3. Sequence Compression

One of the most interesting theoretical advantages of this method is “Sequence Compression.” How much information can we pack into a specific number of steps?

Table 3: Compression statistics on WikiText-103.

Table 3 shows that the dynamic model uses significantly fewer “atomic units” (101.38 vs 127.72) to represent the same sequence. It carries more bytes of information per token (5.54 vs 4.28). This efficiency is what drives the latency reduction mentioned earlier.

4. Domain Adaptation (Training-Free!)

This is perhaps the most practical application for real-world engineers. The authors took a model trained on general text (WikiText) and tested it on a completely different domain: Legal documents (LawMT).

Usually, a general model fails here because it doesn’t know legal jargon. However, the authors simply extracted legal phrases from the documents and added them to the dynamic vocabulary—without any fine-tuning of the model’s weights.

Table 6: Evaluation on Law-MT showing domain adaptation capabilities.

As shown in Table 6, the dynamic model (Ours) outperformed the standard Transformer—even one that was fine-tuned on the legal data! The MAUVE score hit 26.35 compared to the fine-tuned Transformer’s 23.06. This suggests that simply updating the vocabulary is a highly effective, lightweight strategy for domain adaptation.

5. Generating Citations

Finally, the authors explored using dynamic phrases for citations. In tasks like Question Answering, it is vital to cite sources. By associating specific phrases with specific source documents (e.g., “dynamic vocabulary[1]”), the model can generate the content and the citation simultaneously.

Table 7: Evaluation on ASQA for citation generation.

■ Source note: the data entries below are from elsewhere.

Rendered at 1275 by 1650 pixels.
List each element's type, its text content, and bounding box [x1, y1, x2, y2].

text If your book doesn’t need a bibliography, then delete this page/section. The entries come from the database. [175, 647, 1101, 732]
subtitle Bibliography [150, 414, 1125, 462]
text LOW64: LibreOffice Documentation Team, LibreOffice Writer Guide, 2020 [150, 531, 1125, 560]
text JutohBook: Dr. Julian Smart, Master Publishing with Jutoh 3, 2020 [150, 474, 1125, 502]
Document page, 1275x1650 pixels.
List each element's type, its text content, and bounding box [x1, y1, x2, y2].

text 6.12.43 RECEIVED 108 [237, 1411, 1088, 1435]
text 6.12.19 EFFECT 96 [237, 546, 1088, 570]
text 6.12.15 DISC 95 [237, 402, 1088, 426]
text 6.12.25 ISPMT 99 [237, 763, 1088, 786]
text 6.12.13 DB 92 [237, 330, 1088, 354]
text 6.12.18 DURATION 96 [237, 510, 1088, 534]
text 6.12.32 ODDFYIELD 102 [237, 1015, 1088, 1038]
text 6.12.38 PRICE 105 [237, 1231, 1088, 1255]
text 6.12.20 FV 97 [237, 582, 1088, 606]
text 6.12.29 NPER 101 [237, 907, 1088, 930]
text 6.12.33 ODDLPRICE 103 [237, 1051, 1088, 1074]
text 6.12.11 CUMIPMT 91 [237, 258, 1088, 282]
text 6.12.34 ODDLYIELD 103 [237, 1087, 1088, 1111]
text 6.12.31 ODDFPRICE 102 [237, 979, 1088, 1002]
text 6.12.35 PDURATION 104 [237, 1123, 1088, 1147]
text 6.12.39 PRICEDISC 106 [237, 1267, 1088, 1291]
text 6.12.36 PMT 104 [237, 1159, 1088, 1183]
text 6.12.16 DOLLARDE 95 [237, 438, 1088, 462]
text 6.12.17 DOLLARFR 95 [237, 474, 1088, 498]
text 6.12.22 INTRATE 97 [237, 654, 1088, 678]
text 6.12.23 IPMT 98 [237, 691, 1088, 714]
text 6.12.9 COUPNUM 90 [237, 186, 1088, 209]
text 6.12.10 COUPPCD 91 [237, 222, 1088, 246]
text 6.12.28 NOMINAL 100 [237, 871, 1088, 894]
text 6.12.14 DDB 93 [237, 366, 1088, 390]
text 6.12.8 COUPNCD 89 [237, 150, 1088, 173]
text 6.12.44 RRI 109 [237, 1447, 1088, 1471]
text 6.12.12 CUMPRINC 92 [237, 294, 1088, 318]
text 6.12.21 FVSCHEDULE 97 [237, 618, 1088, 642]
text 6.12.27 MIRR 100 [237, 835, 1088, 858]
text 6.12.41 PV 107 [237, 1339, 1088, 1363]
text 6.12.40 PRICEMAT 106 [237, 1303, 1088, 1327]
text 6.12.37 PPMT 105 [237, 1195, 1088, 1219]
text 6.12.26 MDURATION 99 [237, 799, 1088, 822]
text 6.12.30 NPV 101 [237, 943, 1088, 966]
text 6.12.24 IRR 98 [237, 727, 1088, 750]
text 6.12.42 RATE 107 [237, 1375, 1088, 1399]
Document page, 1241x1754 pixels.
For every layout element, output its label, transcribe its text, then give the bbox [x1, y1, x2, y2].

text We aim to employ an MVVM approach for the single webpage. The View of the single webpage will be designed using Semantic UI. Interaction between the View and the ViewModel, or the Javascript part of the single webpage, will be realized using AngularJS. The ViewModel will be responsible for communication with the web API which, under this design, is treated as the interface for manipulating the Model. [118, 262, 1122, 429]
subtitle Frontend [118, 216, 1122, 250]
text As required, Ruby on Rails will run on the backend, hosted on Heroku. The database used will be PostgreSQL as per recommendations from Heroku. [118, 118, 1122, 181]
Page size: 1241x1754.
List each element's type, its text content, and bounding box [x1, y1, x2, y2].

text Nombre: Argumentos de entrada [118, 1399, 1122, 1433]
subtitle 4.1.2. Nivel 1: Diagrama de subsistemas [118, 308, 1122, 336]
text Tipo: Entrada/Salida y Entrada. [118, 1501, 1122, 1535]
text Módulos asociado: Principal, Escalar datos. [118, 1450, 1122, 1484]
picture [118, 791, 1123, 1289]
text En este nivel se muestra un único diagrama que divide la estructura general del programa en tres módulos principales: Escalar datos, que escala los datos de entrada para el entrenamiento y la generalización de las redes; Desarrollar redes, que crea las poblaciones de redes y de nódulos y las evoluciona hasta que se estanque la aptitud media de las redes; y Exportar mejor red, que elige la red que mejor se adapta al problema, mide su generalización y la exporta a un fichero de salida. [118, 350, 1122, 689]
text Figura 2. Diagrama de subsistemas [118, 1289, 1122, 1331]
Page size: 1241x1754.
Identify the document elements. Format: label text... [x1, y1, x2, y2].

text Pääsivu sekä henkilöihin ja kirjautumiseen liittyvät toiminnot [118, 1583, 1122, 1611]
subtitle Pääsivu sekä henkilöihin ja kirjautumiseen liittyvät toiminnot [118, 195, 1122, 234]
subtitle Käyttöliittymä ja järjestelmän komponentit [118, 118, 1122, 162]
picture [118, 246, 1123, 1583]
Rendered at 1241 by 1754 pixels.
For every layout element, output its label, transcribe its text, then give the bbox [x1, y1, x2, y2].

Table 7 demonstrates that this method drastically improves citation recall (9.76 vs 0.62) and precision compared to a standard TinyLlama model. The phrases act as “anchors” to the source material, ensuring that the generated answer remains faithful to the evidence.

Conclusion

The paper “Generation with Dynamic Vocabulary” presents a compelling shift in how we approach language modeling. By moving away from the rigid, static brick-laying of traditional tokenizers and embracing a dynamic, flexible system of phrases, we can unlock greater efficiency and adaptability.

Key Takeaways:

  1. Flexibility: Phrases can be added or removed from the vocabulary on the fly without retraining the model.
  2. Efficiency: Generating multi-token phrases in one step reduces latency.
  3. Adaptability: The model adapts to new domains (like Law) simply by updating its phrase list.
  4. Robustness: The Dynamic Phrase Encoder, trained with clever negative sampling, ensures the model seamlessly integrates these new phrases with standard tokens.

As LLMs continue to grow, efficient methods like this—which squeeze more performance and utility out of existing architectures—will be essential. Dynamic vocabulary turns the rigid walls of language models into modular, adaptable structures, ready for any domain or task.